Objetivo It Boy

by Roberto RuizMi Bio

Tu coche te comprende

A veces, estás helado. Aunque sea agosto. Vulnerable en la intemperie de la calle. Aunque estés en casa. Pero entras en tu coche y la […]

A veces, estás helado. Aunque sea agosto. Vulnerable en la intemperie de la calle. Aunque estés en casa. Pero entras en tu coche y la susceptibilidad se desvanece. Te sientes tan acogido como en la placenta de tu madre. Tu coche te comprende. Provocando el mismo efecto que cuando vuelvo a mi pueblo, cargado con mis irrelevantemente importantísimos problemas de ciudad, y mi amigo me dice: “No te rayes”. Esa frase puede con todo.

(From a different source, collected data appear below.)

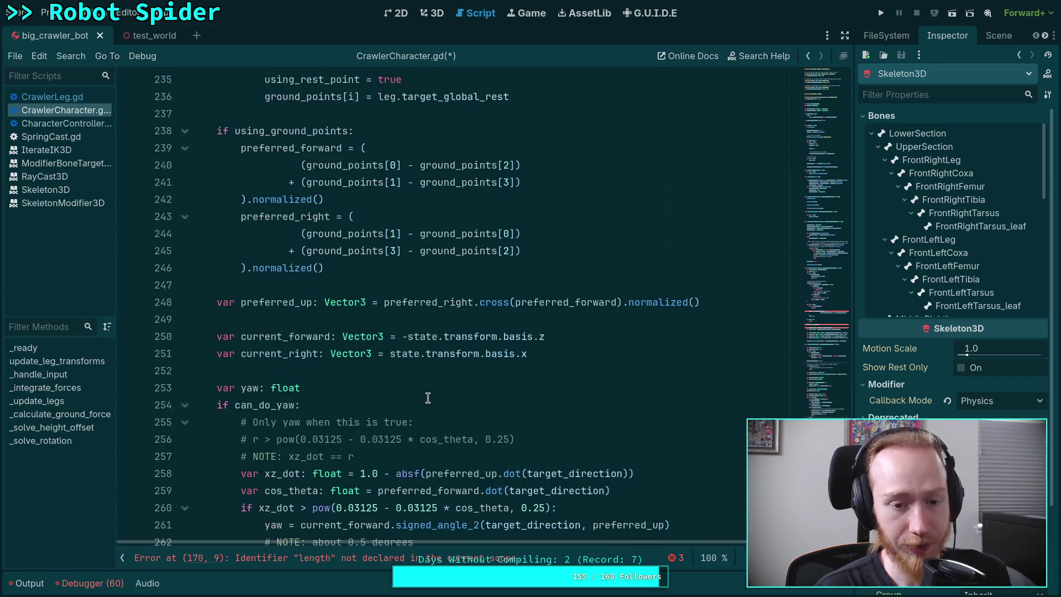
scroll(428, 398, "down", 6)
scroll(428, 395, "up", 6)
scroll(428, 394, "up", 13)
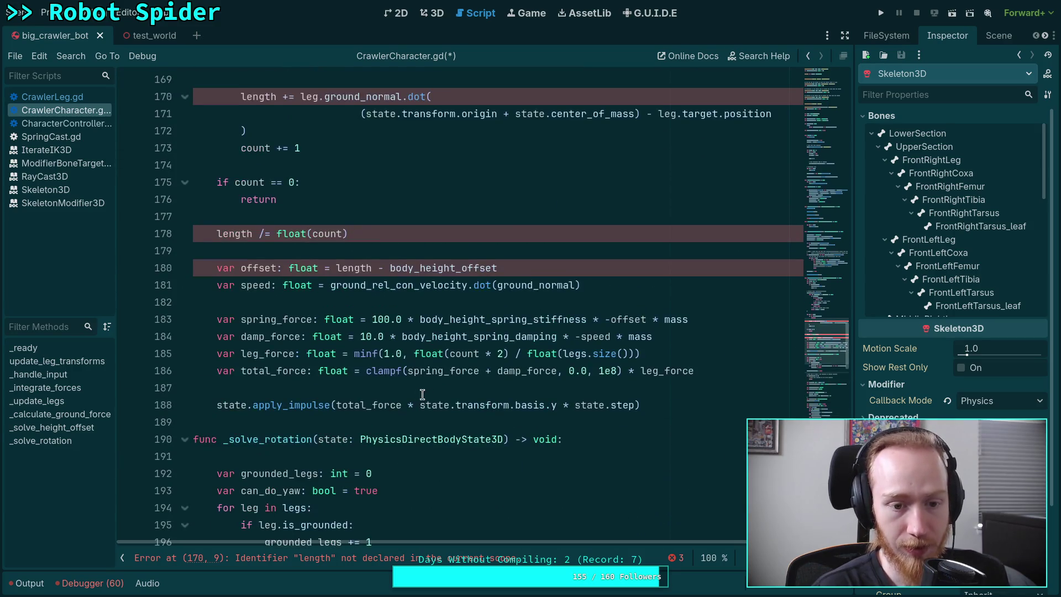
double_click(303, 405)
scroll(308, 379, "up", 1)
scroll(309, 374, "up", 1)
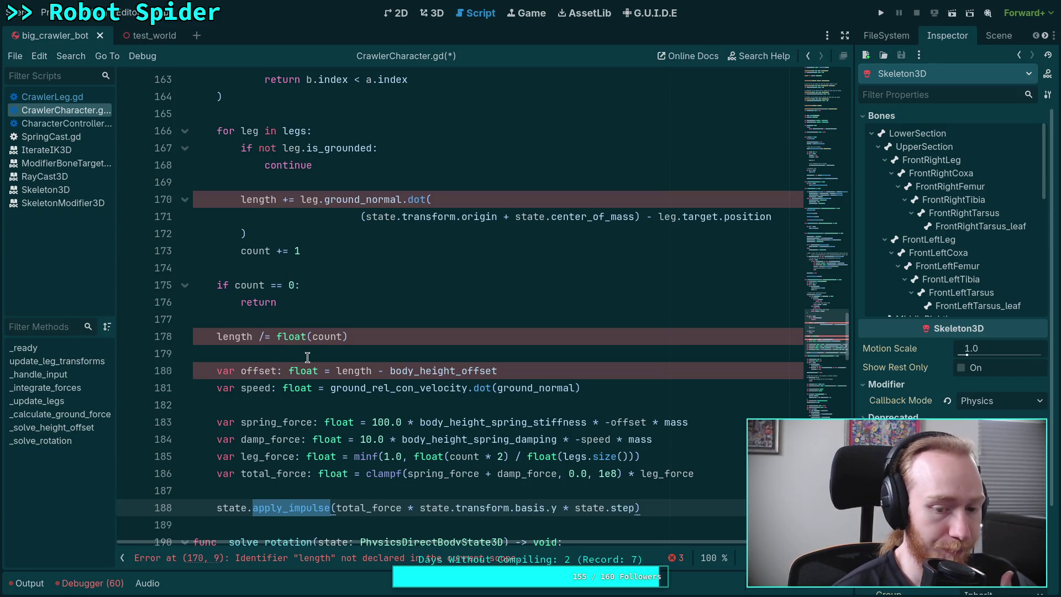
Open CharacterController.gd and scroll up through its ground movement code.
left_click(89, 128)
scroll(297, 307, "up", 1)
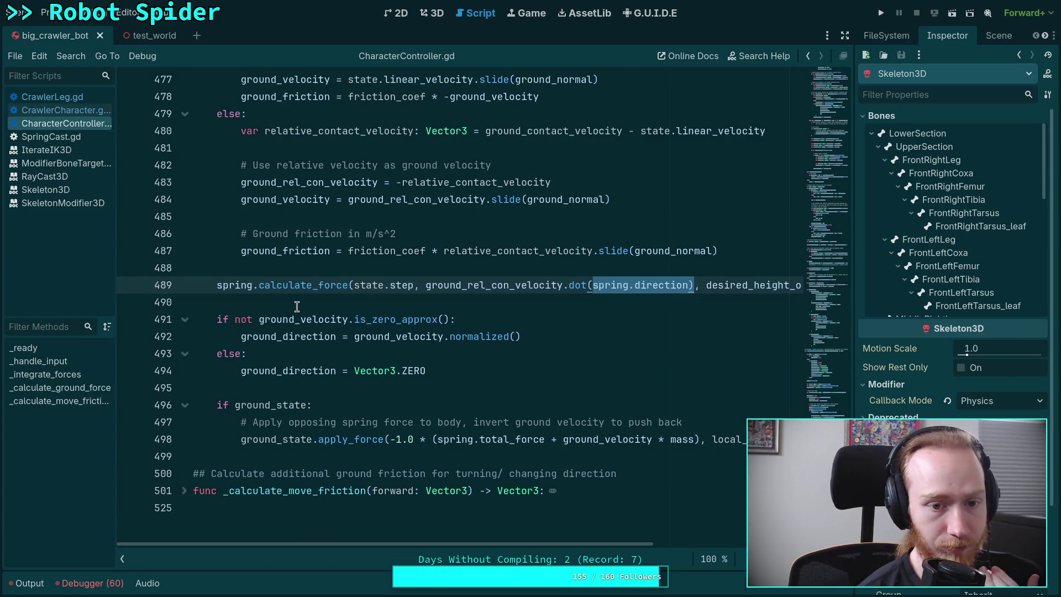
scroll(297, 307, "up", 15)
scroll(297, 306, "up", 20)
scroll(297, 307, "up", 13)
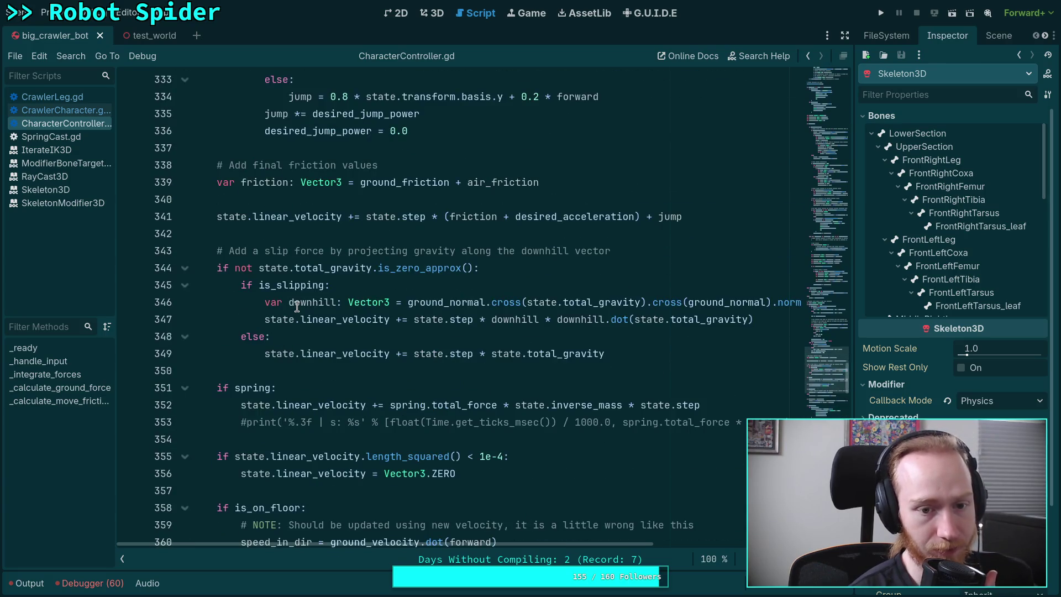
Select linear_velocity to highlight its other uses across the script.
double_click(297, 217)
scroll(303, 271, "up", 5)
scroll(304, 290, "up", 20)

Dicen que nuestro coche se parece a nosotros. Supongo que con el mismo fundamento que mi hermana afirma que los perros se parecen a sus dueños. Tal vez por eso nos entiendan. Tanto los perros como los coches. Y quizás sea la razón por la que conduciendo se piensa mejor, actividad para la que es imprescindible estar haciendo otra cosa, secundaria pero a la vez; como fregar, fumar o conducir. Tirado en la cama mirando al techo no se piensa bien.

Las mejores decisiones de mi vida las he tomado en la carretera. Incluyendo las adolescentes, cuando era copiloto. Incluyendo las del cole, cuando no era ni eso, y me concentraba abstrayéndome mirando los colores por la ventana de atrás, hasta que mi abuelo me decía algo y yo le contestaba: “Luego hablamos, tengo cosas que pensar”.

Recomiendo la autovía Madrid – Valencia. Sobre todo, porque ninguna emisora de radio te acompaña todo el recorrido. Bueno, sí, Radio María, pero esa no cuenta, es la radio de Dios. Normal que aunque vayas por el tramo de montañas incivilizadas se oiga nítidamente el Padre Nuestro.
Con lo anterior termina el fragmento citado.